Fake detection in imbalance dataset by Semi-supervised learning with GAN

As social media continues to grow rapidly, the prevalence of harassment on these platforms has also increased. This has piqued the interest of researchers in the field of fake detection. Social media data, often forms complex graphs with numerous nodes, posing several challenges. These challenges and limitations include dealing with a significant amount of irrelevant features in matrices and addressing issues such as high data dispersion and an imbalanced class distribution within the dataset. To overcome these challenges and limitations, researchers have employed auto-encoders and a combination of semi-supervised learning with a GAN algorithm, referred to as SGAN. Our proposed method utilizes auto-encoders for feature extraction and incorporates SGAN. By leveraging an unlabeled dataset, the unsupervised layer of SGAN compensates for the limited availability of labeled data, making efficient use of the limited number of labeled instances. Multiple evaluation metrics were employed, including the Confusion Matrix and the ROC curve. The dataset was divided into training and testing sets, with 100 labeled samples for training and 1,000 samples for testing. The novelty of our research lies in applying SGAN to address the issue of imbalanced datasets in fake account detection. By optimizing the use of a smaller number of labeled instances and reducing the need for extensive computational power, our method offers a more efficient solution. Additionally, our study contributes to the field by achieving an 81% accuracy in detecting fake accounts using only 100 labeled samples. This demonstrates the potential of SGAN as a powerful tool for handling minority classes and addressing big data challenges in fake account detection.

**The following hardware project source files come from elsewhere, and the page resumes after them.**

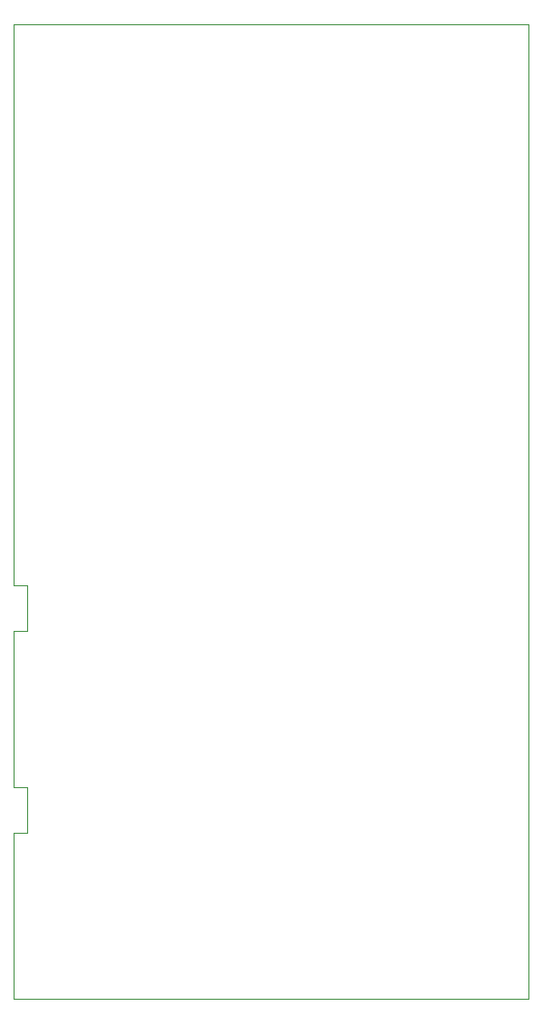
<source format=gm1>
G04 #@! TF.GenerationSoftware,KiCad,Pcbnew,(6.0.0)*
G04 #@! TF.CreationDate,2022-04-12T03:55:14+02:00*
G04 #@! TF.ProjectId,input_stage,696e7075-745f-4737-9461-67652e6b6963,rev?*
G04 #@! TF.SameCoordinates,Original*
G04 #@! TF.FileFunction,Profile,NP*
%FSLAX46Y46*%
G04 Gerber Fmt 4.6, Leading zero omitted, Abs format (unit mm)*
G04 Created by KiCad (PCBNEW (6.0.0)) date 2022-04-12 03:55:14*
%MOMM*%
%LPD*%
G01*
G04 APERTURE LIST*
G04 #@! TA.AperFunction,Profile*
%ADD10C,0.100000*%
G04 #@! TD*
G04 #@! TA.AperFunction,Profile*
%ADD11C,0.010000*%
G04 #@! TD*
G04 APERTURE END LIST*
D10*
X78750000Y-118732500D02*
X78750000Y-129250000D01*
X78750000Y-101150000D02*
X78750000Y-106732500D01*
X123750000Y-129250000D02*
X78750000Y-129250000D01*
X78750000Y-44250000D02*
X123750000Y-44250000D01*
X78750000Y-89150000D02*
X78750000Y-44250000D01*
X123750000Y-129250000D02*
X123750000Y-44250000D01*
D11*
X78750000Y-97150000D02*
X78750000Y-101150000D01*
X78750000Y-89150000D02*
X78750000Y-93150000D01*
X79950000Y-93150000D02*
X79950000Y-97150000D01*
X79950000Y-97150000D02*
X78750000Y-97150000D01*
X78750000Y-93150000D02*
X79950000Y-93150000D01*
X79950000Y-114732500D02*
X78750000Y-114732500D01*
X78750000Y-110732500D02*
X79950000Y-110732500D01*
X79950000Y-110732500D02*
X79950000Y-114732500D01*
X78750000Y-114732500D02*
X78750000Y-118732500D01*
X78750000Y-106732500D02*
X78750000Y-110732500D01*
M02*

</source>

翻译：随着社交媒体的持续快速发展，平台上的骚扰行为也日益普遍，这引发了研究者对虚假检测领域的浓厚兴趣。社交媒体数据通常形成具有大量节点的复杂图结构，带来了诸多挑战。这些挑战和局限性包括处理矩阵中大量无关特征，以及应对数据高离散度和数据集内类别分布不平衡等问题。为克服这些挑战与局限，研究者采用了自编码器以及结合半监督学习与GAN算法的SGAN方法。我们提出的方法利用自编码器进行特征提取，并整合了SGAN算法。通过利用未标注数据集，SGAN的无监督层弥补了标注数据有限的不足，从而高效利用了少量标注样本。研究采用了多种评估指标，包括混淆矩阵和ROC曲线。数据集被划分为训练集和测试集，其中100个标注样本用于训练，1000个样本用于测试。本研究的创新点在于应用SGAN解决虚假账户检测中的数据集不平衡问题。通过优化少量标注样本的利用率并降低对大量计算资源的需求，我们的方法提供了更高效的解决方案。此外，本研究仅使用100个标注样本就实现了81%的虚假账户检测准确率，为该领域做出了贡献。这证明了SGAN作为处理少数类别和应对虚假账户检测中大数据挑战的强大工具的潜力。